##### Information given

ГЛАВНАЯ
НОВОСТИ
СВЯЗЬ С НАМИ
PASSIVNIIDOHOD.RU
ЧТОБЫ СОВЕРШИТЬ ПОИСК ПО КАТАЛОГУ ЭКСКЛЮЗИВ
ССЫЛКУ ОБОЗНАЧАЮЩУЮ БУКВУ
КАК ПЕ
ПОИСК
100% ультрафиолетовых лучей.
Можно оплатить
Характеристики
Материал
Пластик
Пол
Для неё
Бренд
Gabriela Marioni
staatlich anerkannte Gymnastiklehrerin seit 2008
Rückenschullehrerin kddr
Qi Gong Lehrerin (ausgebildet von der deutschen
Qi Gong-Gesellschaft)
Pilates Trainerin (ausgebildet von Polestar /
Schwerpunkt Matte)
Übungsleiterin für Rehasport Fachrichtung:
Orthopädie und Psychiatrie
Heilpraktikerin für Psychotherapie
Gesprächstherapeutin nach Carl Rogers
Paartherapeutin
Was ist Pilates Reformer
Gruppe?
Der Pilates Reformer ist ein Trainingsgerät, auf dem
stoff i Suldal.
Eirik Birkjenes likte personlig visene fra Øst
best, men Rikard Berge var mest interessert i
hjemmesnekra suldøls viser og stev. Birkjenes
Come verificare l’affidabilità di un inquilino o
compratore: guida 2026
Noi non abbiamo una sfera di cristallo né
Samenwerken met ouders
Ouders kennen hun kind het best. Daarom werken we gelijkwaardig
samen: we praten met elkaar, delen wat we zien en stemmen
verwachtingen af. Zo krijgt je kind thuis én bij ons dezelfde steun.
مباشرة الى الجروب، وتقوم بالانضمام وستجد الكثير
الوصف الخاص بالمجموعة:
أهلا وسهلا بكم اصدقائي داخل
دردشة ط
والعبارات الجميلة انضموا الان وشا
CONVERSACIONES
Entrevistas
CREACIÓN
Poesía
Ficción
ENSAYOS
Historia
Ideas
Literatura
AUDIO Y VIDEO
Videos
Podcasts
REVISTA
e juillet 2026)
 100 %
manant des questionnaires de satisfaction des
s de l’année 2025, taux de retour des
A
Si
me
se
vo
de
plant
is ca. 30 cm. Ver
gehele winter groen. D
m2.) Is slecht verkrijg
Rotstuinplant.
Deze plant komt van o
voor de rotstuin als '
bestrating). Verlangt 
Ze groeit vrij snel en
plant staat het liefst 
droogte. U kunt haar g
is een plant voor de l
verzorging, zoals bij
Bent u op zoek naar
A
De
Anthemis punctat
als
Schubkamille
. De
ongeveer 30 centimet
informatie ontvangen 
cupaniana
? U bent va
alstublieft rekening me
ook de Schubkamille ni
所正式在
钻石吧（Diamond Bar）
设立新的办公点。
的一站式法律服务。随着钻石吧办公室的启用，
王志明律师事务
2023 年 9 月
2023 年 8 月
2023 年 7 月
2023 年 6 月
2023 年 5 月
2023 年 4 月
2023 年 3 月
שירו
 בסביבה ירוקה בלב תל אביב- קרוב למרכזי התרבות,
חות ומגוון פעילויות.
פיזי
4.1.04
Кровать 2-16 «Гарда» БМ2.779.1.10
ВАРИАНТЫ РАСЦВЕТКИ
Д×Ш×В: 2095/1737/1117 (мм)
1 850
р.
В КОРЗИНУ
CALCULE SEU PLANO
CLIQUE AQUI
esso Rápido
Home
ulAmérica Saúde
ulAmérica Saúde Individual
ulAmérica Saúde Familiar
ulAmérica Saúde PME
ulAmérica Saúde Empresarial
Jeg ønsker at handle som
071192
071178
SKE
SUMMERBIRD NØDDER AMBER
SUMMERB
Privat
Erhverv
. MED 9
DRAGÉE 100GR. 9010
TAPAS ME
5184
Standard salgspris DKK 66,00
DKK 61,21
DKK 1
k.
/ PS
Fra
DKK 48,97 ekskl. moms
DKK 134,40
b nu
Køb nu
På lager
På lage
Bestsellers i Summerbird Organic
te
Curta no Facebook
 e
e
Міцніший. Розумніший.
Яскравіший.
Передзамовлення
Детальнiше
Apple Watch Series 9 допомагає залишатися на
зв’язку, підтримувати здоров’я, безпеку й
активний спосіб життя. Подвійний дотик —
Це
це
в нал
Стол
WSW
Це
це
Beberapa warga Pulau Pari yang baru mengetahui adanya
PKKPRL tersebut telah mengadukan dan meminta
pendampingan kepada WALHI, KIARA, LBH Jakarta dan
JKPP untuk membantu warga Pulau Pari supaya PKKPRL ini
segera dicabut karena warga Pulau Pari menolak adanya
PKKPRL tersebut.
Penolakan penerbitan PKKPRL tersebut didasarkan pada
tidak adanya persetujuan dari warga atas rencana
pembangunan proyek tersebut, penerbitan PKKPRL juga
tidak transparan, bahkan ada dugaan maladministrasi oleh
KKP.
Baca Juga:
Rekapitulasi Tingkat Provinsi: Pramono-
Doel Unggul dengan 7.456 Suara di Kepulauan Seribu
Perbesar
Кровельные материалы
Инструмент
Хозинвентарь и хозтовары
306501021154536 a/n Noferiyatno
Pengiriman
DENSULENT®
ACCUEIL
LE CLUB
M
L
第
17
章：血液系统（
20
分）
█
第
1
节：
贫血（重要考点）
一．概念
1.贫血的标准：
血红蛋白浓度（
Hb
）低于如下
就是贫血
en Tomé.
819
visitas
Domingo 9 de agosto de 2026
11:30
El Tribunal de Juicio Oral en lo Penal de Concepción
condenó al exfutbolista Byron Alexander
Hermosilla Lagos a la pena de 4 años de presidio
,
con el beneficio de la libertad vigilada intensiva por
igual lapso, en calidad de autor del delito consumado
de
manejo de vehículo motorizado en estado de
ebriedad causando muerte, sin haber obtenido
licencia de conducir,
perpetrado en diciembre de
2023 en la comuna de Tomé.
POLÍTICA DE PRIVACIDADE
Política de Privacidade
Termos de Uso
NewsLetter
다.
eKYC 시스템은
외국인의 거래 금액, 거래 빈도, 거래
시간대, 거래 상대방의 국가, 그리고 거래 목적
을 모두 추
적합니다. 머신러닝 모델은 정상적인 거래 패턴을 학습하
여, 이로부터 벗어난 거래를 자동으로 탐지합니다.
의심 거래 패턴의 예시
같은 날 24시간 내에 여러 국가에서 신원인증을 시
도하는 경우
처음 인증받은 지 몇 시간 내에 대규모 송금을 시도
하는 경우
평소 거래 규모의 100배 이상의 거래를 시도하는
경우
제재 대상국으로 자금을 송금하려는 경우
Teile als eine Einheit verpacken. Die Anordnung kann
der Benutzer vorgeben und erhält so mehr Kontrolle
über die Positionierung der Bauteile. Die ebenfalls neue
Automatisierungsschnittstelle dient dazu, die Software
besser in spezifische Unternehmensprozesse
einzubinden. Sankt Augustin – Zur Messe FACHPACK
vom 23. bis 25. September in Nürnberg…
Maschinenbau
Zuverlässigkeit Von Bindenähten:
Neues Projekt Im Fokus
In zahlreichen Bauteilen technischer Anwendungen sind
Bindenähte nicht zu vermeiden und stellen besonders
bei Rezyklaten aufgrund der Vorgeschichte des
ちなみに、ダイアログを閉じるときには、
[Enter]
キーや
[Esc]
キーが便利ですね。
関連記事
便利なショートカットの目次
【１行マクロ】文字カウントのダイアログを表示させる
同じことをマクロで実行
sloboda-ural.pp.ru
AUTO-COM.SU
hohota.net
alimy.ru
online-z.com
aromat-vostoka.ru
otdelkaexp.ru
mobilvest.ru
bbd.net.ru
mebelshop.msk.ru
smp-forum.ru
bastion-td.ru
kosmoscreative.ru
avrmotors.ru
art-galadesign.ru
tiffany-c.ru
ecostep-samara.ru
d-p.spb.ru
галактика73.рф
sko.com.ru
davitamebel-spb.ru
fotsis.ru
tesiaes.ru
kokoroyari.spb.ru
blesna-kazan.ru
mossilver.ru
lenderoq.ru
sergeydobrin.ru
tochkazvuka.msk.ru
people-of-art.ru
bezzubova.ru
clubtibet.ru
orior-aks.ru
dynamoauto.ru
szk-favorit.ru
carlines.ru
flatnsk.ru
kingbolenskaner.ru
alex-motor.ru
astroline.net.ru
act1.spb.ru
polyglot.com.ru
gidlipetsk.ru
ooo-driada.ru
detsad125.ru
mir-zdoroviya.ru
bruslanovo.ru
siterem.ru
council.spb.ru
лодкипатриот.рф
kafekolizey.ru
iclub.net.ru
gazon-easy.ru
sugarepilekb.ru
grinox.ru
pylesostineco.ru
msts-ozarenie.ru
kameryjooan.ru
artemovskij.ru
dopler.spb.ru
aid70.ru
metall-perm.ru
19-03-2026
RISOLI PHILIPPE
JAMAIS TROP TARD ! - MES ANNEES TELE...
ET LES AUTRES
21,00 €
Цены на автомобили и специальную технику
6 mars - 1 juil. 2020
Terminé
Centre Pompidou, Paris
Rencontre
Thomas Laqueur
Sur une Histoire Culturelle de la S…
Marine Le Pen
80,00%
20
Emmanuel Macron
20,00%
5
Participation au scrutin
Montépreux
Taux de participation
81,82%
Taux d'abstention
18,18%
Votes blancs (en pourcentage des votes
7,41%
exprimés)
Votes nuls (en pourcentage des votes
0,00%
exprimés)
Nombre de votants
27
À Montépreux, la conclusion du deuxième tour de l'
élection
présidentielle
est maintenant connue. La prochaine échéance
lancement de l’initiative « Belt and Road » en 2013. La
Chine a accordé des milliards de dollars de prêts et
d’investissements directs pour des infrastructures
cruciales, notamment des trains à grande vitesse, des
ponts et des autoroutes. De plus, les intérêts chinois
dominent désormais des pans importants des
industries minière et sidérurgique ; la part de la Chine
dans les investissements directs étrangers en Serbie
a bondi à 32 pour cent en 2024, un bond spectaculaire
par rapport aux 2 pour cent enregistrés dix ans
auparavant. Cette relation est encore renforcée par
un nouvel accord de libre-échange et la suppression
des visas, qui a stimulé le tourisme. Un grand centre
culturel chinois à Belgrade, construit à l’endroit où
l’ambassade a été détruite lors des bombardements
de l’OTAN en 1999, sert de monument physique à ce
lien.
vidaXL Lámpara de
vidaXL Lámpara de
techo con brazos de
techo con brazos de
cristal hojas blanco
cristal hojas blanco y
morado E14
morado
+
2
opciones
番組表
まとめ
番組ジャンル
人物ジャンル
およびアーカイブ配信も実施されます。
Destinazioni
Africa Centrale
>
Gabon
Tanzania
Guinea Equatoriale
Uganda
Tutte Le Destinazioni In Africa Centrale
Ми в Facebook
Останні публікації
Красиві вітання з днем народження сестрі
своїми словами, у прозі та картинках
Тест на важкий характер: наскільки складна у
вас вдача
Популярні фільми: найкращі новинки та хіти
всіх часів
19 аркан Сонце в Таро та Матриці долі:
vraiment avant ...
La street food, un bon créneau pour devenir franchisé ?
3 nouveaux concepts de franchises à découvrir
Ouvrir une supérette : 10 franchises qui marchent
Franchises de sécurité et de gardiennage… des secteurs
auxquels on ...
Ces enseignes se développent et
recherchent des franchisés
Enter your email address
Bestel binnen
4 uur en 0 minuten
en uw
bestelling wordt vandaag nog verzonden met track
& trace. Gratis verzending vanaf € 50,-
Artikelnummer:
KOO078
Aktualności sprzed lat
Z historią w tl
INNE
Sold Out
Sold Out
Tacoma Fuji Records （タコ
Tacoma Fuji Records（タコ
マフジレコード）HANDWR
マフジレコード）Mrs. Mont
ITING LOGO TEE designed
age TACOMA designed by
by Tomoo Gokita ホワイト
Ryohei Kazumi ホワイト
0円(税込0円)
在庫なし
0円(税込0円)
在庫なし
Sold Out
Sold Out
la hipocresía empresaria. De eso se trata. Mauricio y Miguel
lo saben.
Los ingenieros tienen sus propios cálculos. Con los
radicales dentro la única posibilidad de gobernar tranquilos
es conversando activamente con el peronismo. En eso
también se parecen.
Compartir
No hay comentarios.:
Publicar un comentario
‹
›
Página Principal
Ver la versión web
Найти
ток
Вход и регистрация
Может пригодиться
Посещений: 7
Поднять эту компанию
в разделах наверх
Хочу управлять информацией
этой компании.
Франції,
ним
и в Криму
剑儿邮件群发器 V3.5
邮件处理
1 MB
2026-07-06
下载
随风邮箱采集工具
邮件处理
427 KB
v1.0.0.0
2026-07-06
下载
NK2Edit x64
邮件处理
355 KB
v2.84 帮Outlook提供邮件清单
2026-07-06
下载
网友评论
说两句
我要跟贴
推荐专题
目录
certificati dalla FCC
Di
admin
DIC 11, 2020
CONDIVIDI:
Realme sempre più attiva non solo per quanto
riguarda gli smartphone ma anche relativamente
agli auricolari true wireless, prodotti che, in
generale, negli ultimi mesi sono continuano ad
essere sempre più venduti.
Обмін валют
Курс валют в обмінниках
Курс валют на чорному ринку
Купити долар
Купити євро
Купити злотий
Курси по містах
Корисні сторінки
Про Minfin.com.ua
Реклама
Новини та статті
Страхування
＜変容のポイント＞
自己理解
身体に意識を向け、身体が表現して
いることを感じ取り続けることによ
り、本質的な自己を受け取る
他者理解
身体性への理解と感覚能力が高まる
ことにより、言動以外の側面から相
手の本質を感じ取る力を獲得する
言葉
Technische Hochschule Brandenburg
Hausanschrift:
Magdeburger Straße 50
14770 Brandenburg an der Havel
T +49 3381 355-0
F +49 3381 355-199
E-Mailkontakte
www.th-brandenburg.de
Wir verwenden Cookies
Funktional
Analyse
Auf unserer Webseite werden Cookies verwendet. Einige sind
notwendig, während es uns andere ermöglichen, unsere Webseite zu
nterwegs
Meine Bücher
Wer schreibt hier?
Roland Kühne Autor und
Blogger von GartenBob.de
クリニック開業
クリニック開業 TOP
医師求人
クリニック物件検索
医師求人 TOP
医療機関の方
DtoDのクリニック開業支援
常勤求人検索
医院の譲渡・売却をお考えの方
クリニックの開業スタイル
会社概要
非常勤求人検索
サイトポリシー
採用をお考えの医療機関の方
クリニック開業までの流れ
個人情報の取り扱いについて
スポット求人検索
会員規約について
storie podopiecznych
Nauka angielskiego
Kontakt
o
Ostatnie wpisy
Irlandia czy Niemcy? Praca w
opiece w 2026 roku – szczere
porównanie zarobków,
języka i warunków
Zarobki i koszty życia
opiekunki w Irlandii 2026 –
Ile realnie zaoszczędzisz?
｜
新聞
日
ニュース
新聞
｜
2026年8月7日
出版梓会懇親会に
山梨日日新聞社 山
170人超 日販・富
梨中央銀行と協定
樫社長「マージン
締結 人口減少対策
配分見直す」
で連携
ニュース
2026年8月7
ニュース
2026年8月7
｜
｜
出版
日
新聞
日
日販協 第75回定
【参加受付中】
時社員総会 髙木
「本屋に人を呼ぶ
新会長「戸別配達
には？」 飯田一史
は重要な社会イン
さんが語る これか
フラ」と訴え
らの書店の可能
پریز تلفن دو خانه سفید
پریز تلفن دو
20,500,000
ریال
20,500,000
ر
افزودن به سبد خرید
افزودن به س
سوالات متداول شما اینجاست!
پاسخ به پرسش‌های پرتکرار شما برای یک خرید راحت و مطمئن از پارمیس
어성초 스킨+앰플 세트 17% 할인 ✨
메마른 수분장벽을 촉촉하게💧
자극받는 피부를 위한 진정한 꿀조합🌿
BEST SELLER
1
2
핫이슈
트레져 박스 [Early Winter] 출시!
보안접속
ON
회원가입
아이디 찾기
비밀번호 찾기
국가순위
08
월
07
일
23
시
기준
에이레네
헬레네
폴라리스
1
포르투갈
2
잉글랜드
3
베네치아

##########

— Assignment —
Reprint the records from the start through the line containing "Ouders kennen hun", inclusive, swapping "Paartherapeutin" for "Familientherapeutin" and leaving everything else unchanged.

— Result —
ГЛАВНАЯ
НОВОСТИ
СВЯЗЬ С НАМИ
PASSIVNIIDOHOD.RU
ЧТОБЫ СОВЕРШИТЬ ПОИСК ПО КАТАЛОГУ ЭКСКЛЮЗИВ
ССЫЛКУ ОБОЗНАЧАЮЩУЮ БУКВУ
КАК ПЕ
ПОИСК
100% ультрафиолетовых лучей.
Можно оплатить
Характеристики
Материал
Пластик
Пол
Для неё
Бренд
Gabriela Marioni
staatlich anerkannte Gymnastiklehrerin seit 2008
Rückenschullehrerin kddr
Qi Gong Lehrerin (ausgebildet von der deutschen
Qi Gong-Gesellschaft)
Pilates Trainerin (ausgebildet von Polestar /
Schwerpunkt Matte)
Übungsleiterin für Rehasport Fachrichtung:
Orthopädie und Psychiatrie
Heilpraktikerin für Psychotherapie
Gesprächstherapeutin nach Carl Rogers
Familientherapeutin
Was ist Pilates Reformer
Gruppe?
Der Pilates Reformer ist ein Trainingsgerät, auf dem
stoff i Suldal.
Eirik Birkjenes likte personlig visene fra Øst
best, men Rikard Berge var mest interessert i
hjemmesnekra suldøls viser og stev. Birkjenes
Come verificare l’affidabilità di un inquilino o
compratore: guida 2026
Noi non abbiamo una sfera di cristallo né
Samenwerken met ouders
Ouders kennen hun kind het best. Daarom werken we gelijkwaardig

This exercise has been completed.